At 5500K, I got a reading of 5390K. The white balance was off by 110K.
Powering the LS 60 Series
One standout feature the 60 watt LS 60 has is an innovative powering option.
On the yoke side is a small V-Mount adapter that holds either an AC power brick or an included Dual Sony-NP-F Battery Plate or V-Mount battery with D-tap input. The kit includes the D-Tap cable. On the back LCD screen is a power left estimate that changes depending on the light’s output. With a fresh 155 watt 14.8v battery, you get approximately two hours on full power.
On the back of the fixture is a cable with a twist locking connector. This is used to attach all the powering options on the LS 60.
A nice option is you can use one NP-F battery, and the LS 60 will work at half power.
While I prefer to have the power bricks built into the fixture, not doing so keeps the light more compact, however, having stuff attached to the side takes away the compactness of the LS 60.
The AC cable is fairly long and has a locking system to prevent the cable from accidentally being pulled out of the power brick.
Included Bowens Mount Adapter
The kit includes a Bowens adapter and barn doors. Both slid into the front accessory holder and held in place with a spring-loaded clip that you pull up and twist to the side. This is pretty much the old school barn door holders on all hot lights. The mount is solid, and when you add the Bowens mount in the back position, there is no light leak. The fixture easily holds the Light Dome Mini and new Light Dome SE but I think the Light Dome II is a little big for such a small fixture.
More Accessories Coming
The LS 60 has a few new modifiers coming soon. You can already use various Bowens Mount softboxes, but Aputure is also releasing a dedicated LS 60 model that is a small square design to fit perfectly into the LS 60 Barn Doors Mount. This sounds interesting and I like the idea of a small softbox as opposed to the beauty dish type similar to the Light Dome Mini II.

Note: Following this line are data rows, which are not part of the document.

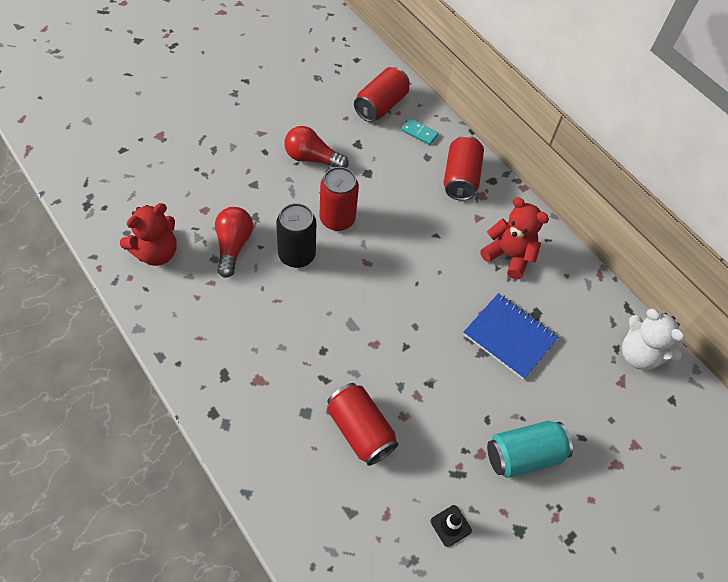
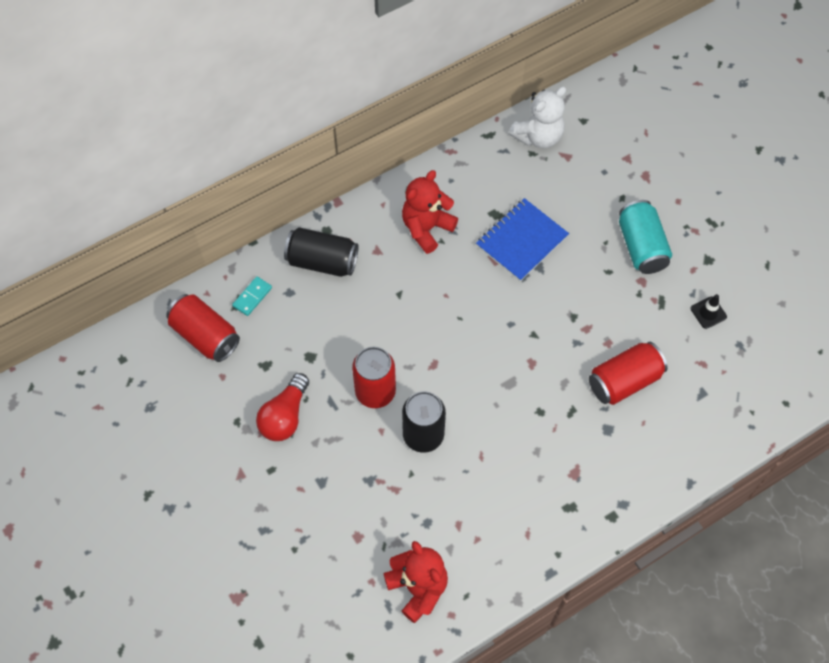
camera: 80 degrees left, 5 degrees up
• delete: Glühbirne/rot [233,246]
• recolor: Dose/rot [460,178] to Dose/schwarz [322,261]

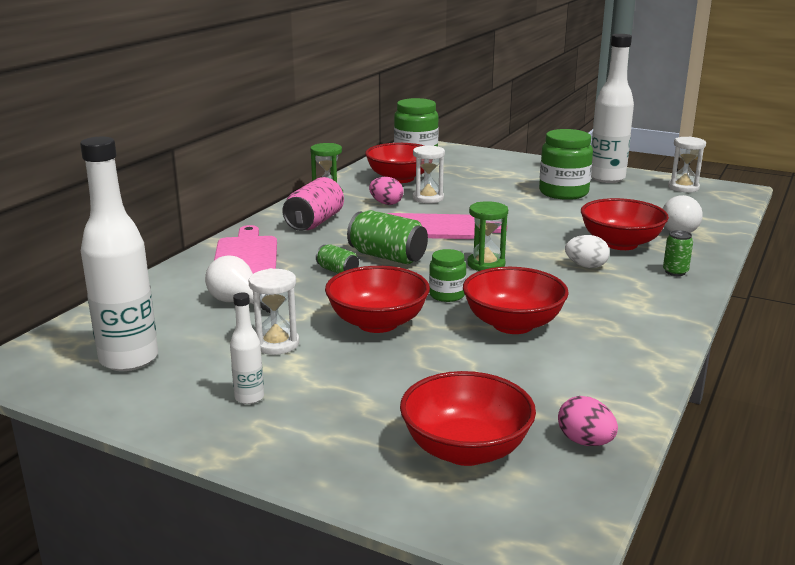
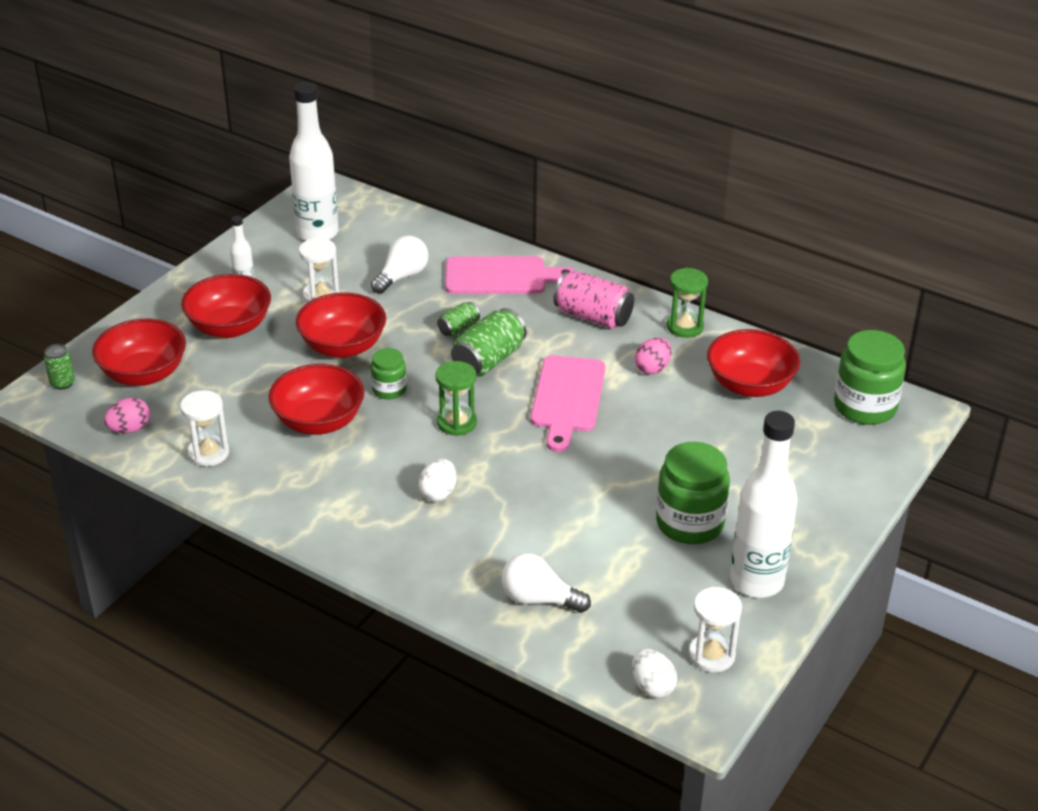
camera: 95 degrees right, 15 degrees up
• insert: Ei/weiß [652,686]
• move: Sanduhr/weiß [428,198] to [208,453]
• move: Schüssel/rot [620,243] to [229,327]
• move: Dose/grün [675,272] to [62,383]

Another new accessory is the Spotlight Mini that is designed just for the LS 60. It’s much more compact. I can’t wait for that, as projecting patterns adds a nice touch to a background. Pricing hasn’t been set yet for the Spotlight Mini
Pros LS 60
- Higher output due to dedicated color temperature
- Includes Bowens Mount adapter and solid barn doors
- Build quality is excellent
- Sidus Link controllable
- Fresnel gives traditional lighting advantages over open face COB
- Good battery and AC powering options
Cons LS 60
- Power brick or battery must be attached to the yolk. No wat to keep the head smaller
- Ratcheting lockdown on the yolk doesn’t allow for exact placement
- It doesn’t cut as well as a traditional hot light fresnel
- No included wireless remote
Pros LS 60x
- Bi-color options are great when you need to shoot in mixed lighting conditions
- Mix and matching with different Kelvin fixtures
- Matches the 60d at 5500k
Cons LS 60x
- Bi-Color lowers the overall output
- Cost a little more than the 60d
- No included wireless remote
I like these new LS 60d/x lights. The built-in fresnel is nice for quick setups as opposed to a lens you add to the front. While it’s not as good as an old-school Arri 650 type, it’s pretty darn good. Tungsten fixtures have the advantage of the mirror that helps spread the light out to cover the lens with light.
The included barn doors are well built, and the Bowens adapter will come in handy for softboxes.
At 60 watts, it’s not a powerhouse, but it’s perfect for hair and backlighting or adding an accent light to a scene. Small and punchy is a good thing to have in your kit. Back in the day, I would run and gun with a couple of Arri 650’s in a small Chimera softbox and Arri 150’s. They got the job done. Modern cameras outperform those ENG cameras I used in low light sensitivity, so super bright lights are not as necessary as it was and these LS 60 fixtures perform. They will work great in a softbox, and Aputure will have a new smaller square style softbox just for the LS 60 light.
The build quality is excellent, and the option to easily add a battery is the icing on the cake. The LS 60d is $369 US, and 60x is $419 US.